> **YOUR GOAL**: Give back, exactly as written, the lines from the first line of the data below through the line with "child @ bbox=(358, 97, 371, 122)", and omit the pictures.

> **Dataset entries**:

______

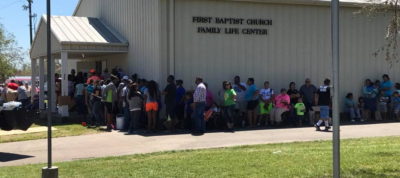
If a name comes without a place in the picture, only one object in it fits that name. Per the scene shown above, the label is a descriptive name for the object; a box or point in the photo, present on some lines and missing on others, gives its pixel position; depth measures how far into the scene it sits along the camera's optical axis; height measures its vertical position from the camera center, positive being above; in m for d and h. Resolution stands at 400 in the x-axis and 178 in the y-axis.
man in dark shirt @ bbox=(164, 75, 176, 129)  16.50 -0.26
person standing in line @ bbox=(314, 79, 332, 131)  16.64 -0.56
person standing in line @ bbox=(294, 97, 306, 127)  17.98 -0.75
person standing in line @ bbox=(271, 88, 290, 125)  17.83 -0.65
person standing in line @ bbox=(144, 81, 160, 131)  16.06 -0.45
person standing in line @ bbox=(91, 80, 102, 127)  17.41 -0.47
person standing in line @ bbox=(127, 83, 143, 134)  16.22 -0.45
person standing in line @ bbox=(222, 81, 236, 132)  16.98 -0.50
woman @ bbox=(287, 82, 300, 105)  18.39 -0.25
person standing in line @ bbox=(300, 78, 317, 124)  18.69 -0.26
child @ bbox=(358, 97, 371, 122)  20.27 -0.95
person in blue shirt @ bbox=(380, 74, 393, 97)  20.52 -0.04
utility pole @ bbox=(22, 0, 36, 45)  54.36 +7.92
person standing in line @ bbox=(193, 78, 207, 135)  15.77 -0.55
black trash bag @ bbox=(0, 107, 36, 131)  12.61 -0.71
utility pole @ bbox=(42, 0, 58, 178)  7.45 -0.50
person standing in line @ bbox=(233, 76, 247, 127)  18.11 -0.33
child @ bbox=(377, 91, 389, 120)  20.12 -0.72
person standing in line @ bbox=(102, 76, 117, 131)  16.87 -0.36
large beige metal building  18.31 +1.78
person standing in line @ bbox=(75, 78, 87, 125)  18.98 -0.40
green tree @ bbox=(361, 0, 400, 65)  9.42 +1.44
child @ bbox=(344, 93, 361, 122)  19.83 -0.83
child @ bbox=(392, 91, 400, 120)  19.97 -0.69
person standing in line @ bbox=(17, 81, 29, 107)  22.16 -0.14
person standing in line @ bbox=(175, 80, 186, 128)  16.69 -0.41
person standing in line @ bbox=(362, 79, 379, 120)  20.16 -0.45
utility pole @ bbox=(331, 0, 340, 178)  5.27 +0.10
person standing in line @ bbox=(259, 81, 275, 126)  17.94 -0.51
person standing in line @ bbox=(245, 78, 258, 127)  18.08 -0.47
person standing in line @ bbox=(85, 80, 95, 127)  17.95 -0.38
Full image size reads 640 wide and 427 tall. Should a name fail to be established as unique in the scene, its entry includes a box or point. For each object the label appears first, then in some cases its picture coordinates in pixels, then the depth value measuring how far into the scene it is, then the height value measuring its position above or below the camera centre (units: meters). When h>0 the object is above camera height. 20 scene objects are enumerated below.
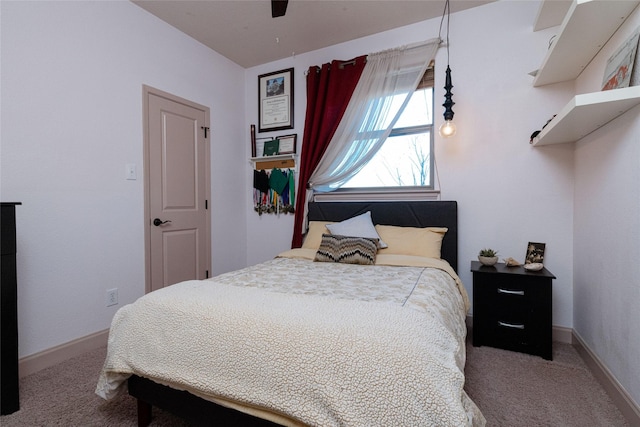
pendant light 2.52 +0.83
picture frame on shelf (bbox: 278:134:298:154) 3.37 +0.73
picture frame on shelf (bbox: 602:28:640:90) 1.42 +0.73
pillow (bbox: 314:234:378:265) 2.24 -0.33
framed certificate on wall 3.42 +1.25
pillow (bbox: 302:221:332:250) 2.76 -0.25
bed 0.88 -0.50
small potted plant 2.34 -0.40
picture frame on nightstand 2.36 -0.37
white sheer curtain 2.77 +0.98
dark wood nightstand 2.05 -0.73
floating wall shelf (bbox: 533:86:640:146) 1.36 +0.49
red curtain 3.02 +1.02
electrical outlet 2.39 -0.71
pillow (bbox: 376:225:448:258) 2.41 -0.27
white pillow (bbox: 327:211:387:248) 2.51 -0.18
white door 2.70 +0.18
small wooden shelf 3.40 +0.54
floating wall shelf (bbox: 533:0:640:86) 1.47 +0.98
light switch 2.51 +0.31
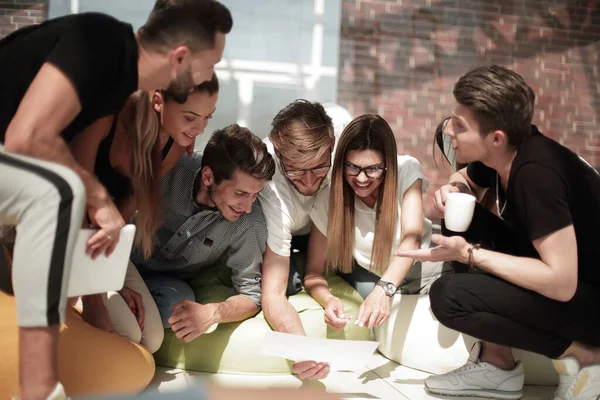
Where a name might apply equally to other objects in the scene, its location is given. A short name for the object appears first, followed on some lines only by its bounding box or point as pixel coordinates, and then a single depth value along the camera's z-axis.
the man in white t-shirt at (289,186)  2.10
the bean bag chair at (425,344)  2.12
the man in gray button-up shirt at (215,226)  2.05
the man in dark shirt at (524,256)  1.67
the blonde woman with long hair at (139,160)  1.77
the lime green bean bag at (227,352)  2.13
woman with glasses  2.13
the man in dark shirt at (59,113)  1.23
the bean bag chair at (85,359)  1.62
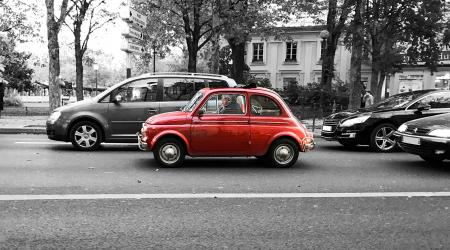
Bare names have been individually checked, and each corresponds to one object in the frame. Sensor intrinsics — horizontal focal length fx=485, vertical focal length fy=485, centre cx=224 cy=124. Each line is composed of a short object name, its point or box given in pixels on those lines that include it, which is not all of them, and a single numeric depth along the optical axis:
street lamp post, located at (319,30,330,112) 29.56
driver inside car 8.81
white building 46.66
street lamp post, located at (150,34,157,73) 29.32
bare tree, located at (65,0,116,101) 26.75
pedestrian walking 20.72
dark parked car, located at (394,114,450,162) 8.55
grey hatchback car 10.98
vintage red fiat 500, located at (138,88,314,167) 8.66
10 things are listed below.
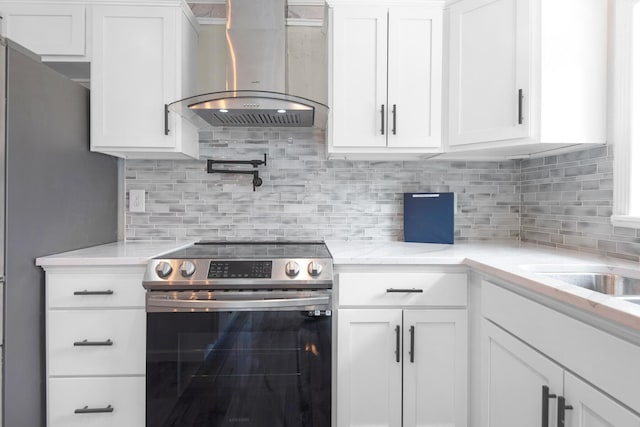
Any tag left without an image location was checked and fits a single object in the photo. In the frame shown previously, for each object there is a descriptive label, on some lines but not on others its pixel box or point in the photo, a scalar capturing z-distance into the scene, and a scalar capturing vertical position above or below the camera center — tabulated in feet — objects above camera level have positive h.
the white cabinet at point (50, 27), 6.25 +3.06
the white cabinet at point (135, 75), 6.21 +2.25
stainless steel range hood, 6.34 +2.70
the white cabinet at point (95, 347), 5.24 -1.99
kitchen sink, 4.30 -0.80
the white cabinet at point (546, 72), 5.24 +2.03
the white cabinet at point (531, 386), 2.93 -1.66
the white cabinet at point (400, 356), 5.36 -2.13
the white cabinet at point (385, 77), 6.22 +2.27
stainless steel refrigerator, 4.73 +0.10
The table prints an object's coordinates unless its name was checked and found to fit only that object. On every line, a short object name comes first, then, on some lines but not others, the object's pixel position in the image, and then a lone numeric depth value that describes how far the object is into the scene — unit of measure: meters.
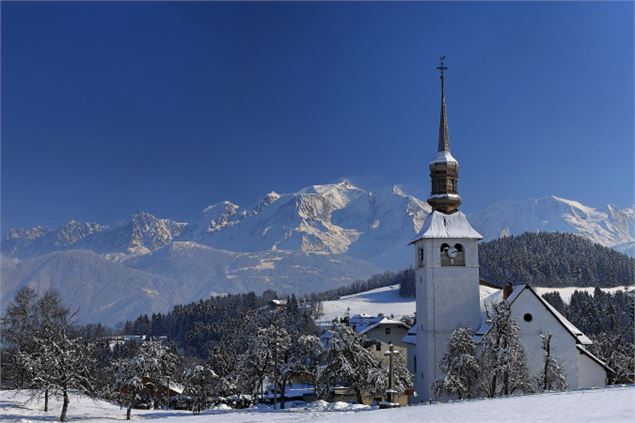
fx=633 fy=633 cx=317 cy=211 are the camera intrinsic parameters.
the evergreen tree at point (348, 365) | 45.34
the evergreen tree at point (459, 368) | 43.50
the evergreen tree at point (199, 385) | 56.26
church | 47.19
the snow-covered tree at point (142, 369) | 46.69
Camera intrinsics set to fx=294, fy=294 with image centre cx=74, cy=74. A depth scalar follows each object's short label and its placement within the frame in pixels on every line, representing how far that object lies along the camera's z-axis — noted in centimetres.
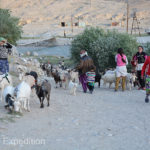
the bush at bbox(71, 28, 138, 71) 2550
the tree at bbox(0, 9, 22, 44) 3450
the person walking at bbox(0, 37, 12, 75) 905
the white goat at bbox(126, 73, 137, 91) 1191
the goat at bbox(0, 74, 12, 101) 869
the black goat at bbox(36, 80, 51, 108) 801
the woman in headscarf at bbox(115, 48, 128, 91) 1119
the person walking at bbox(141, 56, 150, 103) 901
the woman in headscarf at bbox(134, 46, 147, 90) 1145
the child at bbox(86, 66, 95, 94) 1107
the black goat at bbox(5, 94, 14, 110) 703
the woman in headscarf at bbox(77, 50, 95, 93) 1096
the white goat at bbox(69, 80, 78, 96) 1065
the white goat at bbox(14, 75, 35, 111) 716
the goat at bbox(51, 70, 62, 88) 1223
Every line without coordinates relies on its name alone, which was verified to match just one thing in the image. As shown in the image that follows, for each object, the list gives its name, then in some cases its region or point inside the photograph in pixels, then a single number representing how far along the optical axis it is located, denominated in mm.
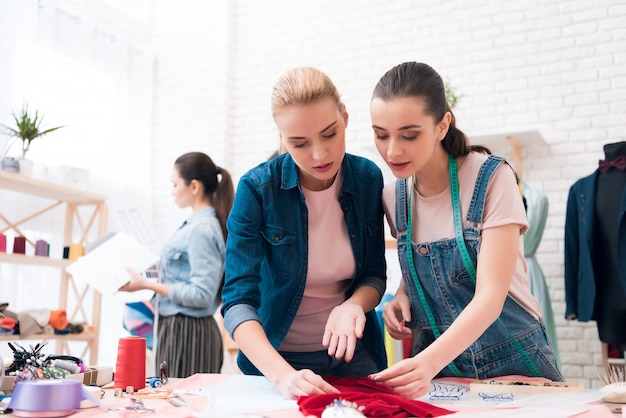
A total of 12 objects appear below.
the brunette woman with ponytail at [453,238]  1298
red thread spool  1290
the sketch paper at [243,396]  1045
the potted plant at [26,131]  3568
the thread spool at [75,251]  3830
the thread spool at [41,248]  3664
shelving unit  3475
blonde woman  1341
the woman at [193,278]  2732
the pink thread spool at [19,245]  3465
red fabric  957
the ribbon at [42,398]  975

______

> **TASK RESULT**:
If a name comes without a place in the picture, only one object in it fits that name. Per the scene shown above, the label is a descriptive name for the object; a box or point in the photo, present on some lines and missing on others, gives its pixel position; depth measures how far into the scene it sits along the camera's optical axis; height measures its vertical position from the camera center, positive being above; in m for d and h. Resolution stands at 400 in the x-axis and 178 in the y-axis.
man in dark shirt @ bbox=(164, 75, 176, 129)  16.50 -0.26
person standing in line @ bbox=(314, 79, 332, 131)  16.64 -0.56
person standing in line @ bbox=(294, 97, 306, 127)  17.98 -0.75
person standing in line @ bbox=(271, 88, 290, 125)  17.83 -0.65
person standing in line @ bbox=(144, 81, 160, 131)  16.06 -0.45
person standing in line @ bbox=(91, 80, 102, 127)  17.41 -0.47
person standing in line @ bbox=(127, 83, 143, 134)  16.22 -0.45
person standing in line @ bbox=(222, 81, 236, 132)  16.98 -0.50
woman @ bbox=(287, 82, 300, 105)  18.39 -0.25
person standing in line @ bbox=(300, 78, 317, 124)  18.69 -0.26
child @ bbox=(358, 97, 371, 122)  20.27 -0.95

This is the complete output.